Sunday, October 14, 2007

Blanchot and memory

Here is a good quote from Blanchot that outlines how what Heidegger in Being and Time calls "historizing," and in other places calls "the destiny/destining of Being" in its movement of "enowning"--how this "epochality" (as Derrida calls it in order to indicate how all these concepts form a nexus, cf. Of Spirit, 12) ties in with memory, life, and death. That is, how it ties in with Hegel, for whom these topics (Errinerung, Lebenserfahrung/Erfahrung, der Tode/das Nichts, respectively), are absolutely crucial. If you are thinking these things and their imbrication, let me just suggest you look at this quote (I'll elaborate what I think this imbrication is as indicated by this paragraph later--I don't have time now unfortunately!):

A novelist writes in the most transparent kind of prose, he describes men we could have met ourselves and actions we could have performed; he says hs aim is to express the reality of a human world the way Flaubert did.

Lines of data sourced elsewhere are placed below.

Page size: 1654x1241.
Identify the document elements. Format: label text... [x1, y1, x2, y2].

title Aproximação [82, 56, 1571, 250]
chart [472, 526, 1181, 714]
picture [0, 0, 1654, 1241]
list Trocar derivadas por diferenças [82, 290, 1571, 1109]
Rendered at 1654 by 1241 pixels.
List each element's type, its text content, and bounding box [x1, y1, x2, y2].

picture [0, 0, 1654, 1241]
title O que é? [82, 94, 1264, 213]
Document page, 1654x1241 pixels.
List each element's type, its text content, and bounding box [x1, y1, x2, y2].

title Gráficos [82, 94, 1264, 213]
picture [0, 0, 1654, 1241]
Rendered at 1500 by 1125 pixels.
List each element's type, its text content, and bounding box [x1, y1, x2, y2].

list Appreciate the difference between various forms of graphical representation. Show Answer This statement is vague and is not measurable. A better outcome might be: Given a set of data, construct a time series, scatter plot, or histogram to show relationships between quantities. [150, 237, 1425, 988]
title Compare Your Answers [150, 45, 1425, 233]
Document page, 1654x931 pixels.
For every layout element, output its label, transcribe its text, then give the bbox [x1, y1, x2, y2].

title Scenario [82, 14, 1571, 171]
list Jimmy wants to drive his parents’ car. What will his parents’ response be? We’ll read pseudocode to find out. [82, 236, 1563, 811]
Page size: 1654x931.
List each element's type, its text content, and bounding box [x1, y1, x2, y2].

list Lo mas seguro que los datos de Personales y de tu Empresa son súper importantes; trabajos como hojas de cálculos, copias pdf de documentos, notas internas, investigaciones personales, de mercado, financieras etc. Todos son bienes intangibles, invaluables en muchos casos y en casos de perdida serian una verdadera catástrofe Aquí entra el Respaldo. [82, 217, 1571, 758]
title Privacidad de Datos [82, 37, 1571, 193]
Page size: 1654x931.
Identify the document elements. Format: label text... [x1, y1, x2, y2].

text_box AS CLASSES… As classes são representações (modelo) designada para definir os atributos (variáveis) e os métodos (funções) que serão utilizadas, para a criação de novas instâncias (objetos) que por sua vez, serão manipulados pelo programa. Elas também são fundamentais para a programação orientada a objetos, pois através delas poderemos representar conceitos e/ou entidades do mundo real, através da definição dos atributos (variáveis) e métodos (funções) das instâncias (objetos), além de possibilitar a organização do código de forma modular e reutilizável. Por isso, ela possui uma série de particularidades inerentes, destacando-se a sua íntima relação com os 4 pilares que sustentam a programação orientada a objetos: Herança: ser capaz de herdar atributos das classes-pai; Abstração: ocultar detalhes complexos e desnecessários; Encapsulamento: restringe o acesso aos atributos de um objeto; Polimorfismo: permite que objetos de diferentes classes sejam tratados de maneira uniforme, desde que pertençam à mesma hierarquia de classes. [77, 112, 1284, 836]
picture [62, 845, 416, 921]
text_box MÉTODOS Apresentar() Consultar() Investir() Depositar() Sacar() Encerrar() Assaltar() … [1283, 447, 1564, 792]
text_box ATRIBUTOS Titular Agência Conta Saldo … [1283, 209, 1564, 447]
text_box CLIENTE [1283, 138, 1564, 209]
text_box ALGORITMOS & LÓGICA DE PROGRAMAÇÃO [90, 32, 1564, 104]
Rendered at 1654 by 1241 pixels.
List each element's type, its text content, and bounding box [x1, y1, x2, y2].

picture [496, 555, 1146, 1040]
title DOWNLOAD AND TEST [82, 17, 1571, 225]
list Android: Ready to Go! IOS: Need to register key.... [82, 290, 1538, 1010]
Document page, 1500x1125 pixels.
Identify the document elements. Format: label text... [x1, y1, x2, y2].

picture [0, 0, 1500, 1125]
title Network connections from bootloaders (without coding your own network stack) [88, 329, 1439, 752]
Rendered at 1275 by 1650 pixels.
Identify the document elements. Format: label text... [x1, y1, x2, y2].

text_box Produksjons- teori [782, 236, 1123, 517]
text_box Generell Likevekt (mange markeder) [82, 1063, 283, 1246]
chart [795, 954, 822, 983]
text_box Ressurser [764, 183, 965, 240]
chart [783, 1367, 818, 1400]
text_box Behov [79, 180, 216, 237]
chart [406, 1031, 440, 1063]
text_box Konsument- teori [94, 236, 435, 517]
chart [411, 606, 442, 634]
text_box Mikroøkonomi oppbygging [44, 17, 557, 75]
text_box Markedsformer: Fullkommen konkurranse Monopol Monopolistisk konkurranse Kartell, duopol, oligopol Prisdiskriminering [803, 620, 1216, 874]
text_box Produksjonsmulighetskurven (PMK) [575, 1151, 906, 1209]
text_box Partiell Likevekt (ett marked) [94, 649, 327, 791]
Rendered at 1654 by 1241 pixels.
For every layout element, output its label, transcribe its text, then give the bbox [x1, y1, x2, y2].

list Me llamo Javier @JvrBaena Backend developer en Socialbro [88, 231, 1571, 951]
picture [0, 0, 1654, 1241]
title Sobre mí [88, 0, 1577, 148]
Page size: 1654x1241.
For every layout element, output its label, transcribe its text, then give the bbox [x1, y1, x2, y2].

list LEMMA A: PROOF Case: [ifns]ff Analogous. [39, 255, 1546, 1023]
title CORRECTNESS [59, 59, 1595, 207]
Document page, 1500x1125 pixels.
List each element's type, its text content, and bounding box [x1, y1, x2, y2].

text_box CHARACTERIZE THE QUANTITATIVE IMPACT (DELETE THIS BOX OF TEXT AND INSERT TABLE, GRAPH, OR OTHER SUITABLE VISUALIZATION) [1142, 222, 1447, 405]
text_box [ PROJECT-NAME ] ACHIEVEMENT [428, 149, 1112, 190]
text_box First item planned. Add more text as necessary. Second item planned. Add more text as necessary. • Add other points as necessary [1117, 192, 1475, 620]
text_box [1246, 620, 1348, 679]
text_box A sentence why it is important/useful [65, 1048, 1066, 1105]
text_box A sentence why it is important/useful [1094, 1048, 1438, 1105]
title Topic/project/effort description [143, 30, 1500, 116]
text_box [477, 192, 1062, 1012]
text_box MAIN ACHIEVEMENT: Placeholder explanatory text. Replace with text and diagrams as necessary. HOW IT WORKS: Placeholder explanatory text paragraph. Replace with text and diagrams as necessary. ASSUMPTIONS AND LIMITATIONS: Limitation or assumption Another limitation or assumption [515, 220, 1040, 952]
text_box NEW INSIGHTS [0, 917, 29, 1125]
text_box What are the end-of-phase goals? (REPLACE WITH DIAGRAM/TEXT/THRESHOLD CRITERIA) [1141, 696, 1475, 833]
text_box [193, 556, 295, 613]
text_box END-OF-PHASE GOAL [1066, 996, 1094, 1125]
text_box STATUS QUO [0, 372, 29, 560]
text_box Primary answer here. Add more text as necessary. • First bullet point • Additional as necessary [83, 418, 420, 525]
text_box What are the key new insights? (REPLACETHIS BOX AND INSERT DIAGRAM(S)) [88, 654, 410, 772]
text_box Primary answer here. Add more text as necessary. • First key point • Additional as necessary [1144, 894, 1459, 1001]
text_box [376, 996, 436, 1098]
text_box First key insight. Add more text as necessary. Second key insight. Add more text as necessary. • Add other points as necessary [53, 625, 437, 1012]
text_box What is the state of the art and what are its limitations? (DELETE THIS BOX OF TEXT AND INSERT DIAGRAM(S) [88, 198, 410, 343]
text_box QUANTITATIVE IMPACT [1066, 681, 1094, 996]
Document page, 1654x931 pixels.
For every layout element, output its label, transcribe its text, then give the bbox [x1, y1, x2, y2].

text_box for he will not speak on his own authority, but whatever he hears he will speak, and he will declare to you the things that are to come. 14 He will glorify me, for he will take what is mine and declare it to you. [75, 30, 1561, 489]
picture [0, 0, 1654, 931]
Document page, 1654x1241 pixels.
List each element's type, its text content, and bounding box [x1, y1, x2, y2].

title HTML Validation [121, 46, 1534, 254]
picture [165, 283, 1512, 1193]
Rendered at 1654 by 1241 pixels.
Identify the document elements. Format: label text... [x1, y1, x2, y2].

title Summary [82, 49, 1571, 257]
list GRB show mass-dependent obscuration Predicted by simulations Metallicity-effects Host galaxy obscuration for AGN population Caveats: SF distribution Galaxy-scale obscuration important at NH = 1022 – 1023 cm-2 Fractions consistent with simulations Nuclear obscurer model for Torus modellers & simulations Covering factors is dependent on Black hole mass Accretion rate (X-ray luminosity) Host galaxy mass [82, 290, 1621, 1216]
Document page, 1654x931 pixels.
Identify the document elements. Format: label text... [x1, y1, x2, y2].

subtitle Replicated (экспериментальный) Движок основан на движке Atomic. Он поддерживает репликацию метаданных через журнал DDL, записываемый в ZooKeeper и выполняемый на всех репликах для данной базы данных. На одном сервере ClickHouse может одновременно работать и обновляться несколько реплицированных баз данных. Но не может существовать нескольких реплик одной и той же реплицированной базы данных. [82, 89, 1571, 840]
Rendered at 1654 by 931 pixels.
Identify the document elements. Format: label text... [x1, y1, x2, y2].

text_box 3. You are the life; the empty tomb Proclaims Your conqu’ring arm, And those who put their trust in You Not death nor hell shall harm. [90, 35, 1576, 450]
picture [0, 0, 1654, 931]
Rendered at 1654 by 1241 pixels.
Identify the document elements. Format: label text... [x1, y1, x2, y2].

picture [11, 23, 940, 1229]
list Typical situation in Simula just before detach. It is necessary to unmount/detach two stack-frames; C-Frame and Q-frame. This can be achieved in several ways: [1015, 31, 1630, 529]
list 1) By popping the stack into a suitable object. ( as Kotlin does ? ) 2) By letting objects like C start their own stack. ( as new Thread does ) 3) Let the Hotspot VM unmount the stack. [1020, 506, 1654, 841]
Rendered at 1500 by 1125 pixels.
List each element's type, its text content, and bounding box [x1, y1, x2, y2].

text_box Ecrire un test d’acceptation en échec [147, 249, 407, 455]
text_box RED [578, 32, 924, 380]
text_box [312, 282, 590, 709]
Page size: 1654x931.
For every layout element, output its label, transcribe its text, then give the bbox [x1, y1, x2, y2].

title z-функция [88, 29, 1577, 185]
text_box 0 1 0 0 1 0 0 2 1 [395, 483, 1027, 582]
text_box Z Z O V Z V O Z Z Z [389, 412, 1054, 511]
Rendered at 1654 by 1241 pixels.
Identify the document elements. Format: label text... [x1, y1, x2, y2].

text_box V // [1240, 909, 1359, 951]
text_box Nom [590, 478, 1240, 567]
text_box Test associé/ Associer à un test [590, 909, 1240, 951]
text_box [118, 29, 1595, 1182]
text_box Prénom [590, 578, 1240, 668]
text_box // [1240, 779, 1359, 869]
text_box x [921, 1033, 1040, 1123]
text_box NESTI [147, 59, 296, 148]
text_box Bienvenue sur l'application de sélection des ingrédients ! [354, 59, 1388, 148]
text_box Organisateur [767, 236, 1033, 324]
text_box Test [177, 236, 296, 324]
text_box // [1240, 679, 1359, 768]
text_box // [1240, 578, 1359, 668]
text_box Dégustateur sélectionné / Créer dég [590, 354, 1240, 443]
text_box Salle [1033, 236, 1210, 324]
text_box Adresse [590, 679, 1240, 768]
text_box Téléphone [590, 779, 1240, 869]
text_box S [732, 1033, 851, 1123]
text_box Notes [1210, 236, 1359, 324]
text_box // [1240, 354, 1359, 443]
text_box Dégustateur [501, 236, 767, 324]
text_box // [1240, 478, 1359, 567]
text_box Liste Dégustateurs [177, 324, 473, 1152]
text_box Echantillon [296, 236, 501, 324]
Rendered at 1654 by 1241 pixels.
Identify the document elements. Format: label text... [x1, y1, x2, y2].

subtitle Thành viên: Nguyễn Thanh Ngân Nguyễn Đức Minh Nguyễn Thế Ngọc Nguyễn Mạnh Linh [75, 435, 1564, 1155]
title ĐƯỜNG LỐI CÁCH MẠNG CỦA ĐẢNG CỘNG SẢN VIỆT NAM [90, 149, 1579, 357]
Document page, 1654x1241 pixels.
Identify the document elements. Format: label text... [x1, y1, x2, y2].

In the end, though, his work really has only one subject. What is it? The horror of existence deprived of the world, the process through which whatever ceases to be continues to be, whatever is forgotten is alwas answerable to memory, whatever dies encounters only the impossibility of dying, whatever seeks to attain the beyond is always still here.
-"Literature and the Right to Death," from The Work of Fire, 333-4.